===== Records supplied

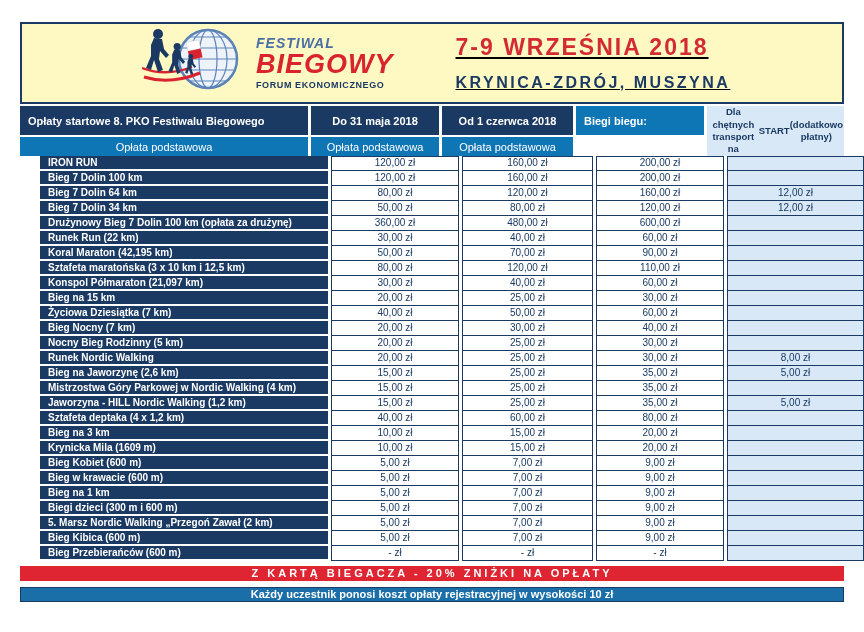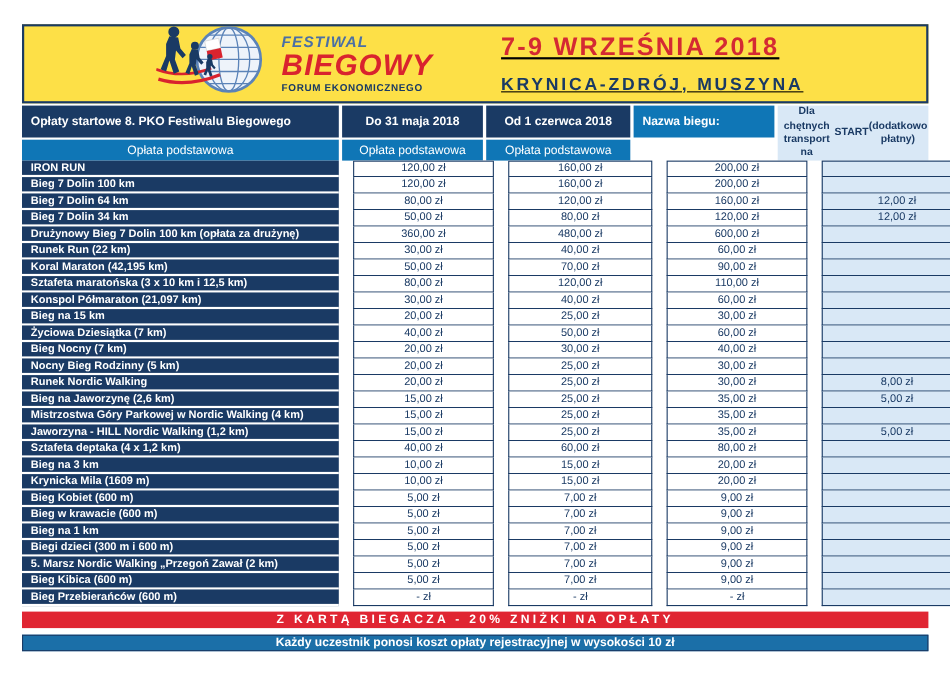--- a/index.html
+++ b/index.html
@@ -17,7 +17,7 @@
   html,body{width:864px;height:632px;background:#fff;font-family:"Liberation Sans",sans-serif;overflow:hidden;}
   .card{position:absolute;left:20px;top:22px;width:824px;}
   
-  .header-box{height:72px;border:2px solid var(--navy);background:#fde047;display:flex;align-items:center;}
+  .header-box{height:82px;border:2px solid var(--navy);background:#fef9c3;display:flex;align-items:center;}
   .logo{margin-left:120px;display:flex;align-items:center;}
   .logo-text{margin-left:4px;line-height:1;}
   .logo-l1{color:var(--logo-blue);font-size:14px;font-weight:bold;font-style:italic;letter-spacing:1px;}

==========
===== Records supplied

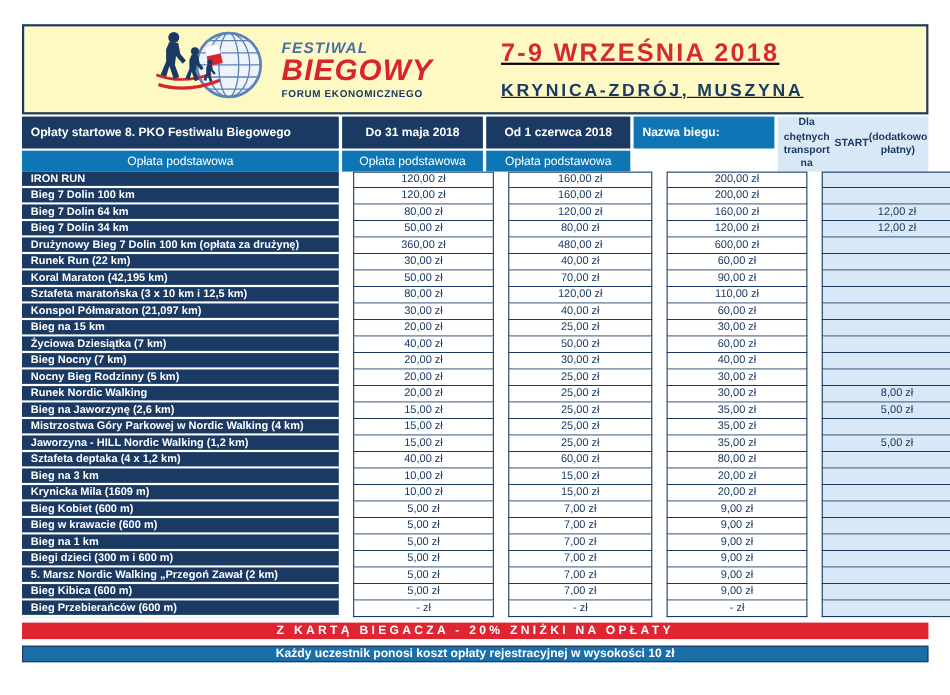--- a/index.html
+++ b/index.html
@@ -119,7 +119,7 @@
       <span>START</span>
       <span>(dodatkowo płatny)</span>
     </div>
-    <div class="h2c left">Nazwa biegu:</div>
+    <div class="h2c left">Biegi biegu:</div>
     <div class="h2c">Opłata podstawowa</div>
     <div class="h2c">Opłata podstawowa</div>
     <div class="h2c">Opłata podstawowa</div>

==========
===== Records supplied

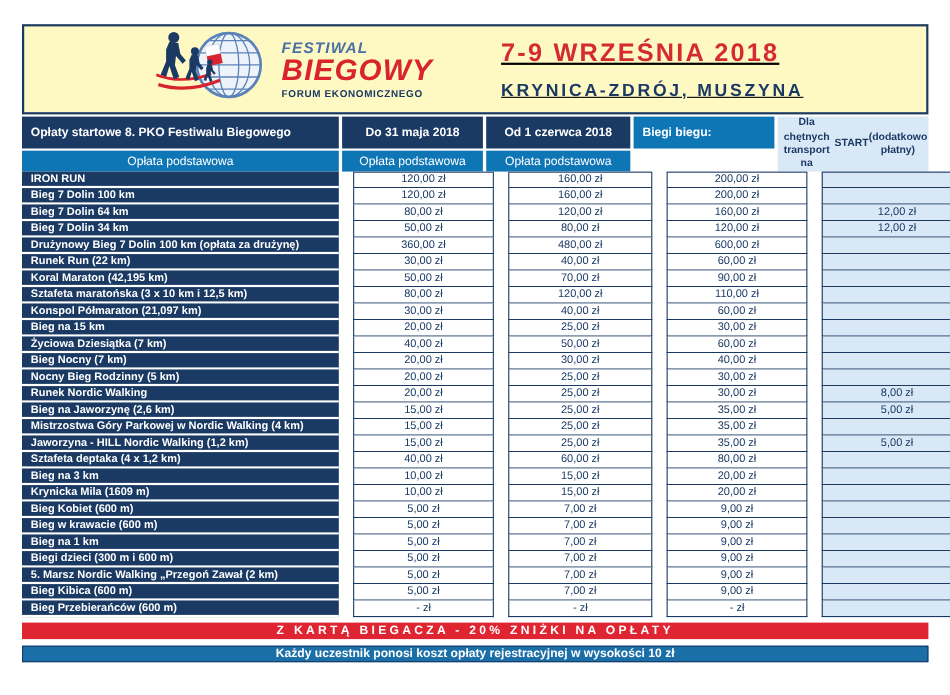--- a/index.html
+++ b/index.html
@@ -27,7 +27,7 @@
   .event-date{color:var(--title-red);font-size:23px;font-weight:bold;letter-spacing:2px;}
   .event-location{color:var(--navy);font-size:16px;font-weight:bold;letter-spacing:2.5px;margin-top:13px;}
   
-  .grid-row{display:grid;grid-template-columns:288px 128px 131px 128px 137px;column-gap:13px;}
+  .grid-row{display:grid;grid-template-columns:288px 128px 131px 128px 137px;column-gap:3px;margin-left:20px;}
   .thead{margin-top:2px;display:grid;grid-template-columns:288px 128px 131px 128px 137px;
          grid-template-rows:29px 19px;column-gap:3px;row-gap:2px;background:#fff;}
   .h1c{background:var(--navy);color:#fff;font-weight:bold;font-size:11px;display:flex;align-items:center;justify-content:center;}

==========

#### Problem details
A line belongs in the answer if it contains the word "biegu"; please copy each such line from the material.

#### Answer section
-    <div class="h2c left">Nazwa biegu:</div>
+    <div class="h2c left">Biegi biegu:</div>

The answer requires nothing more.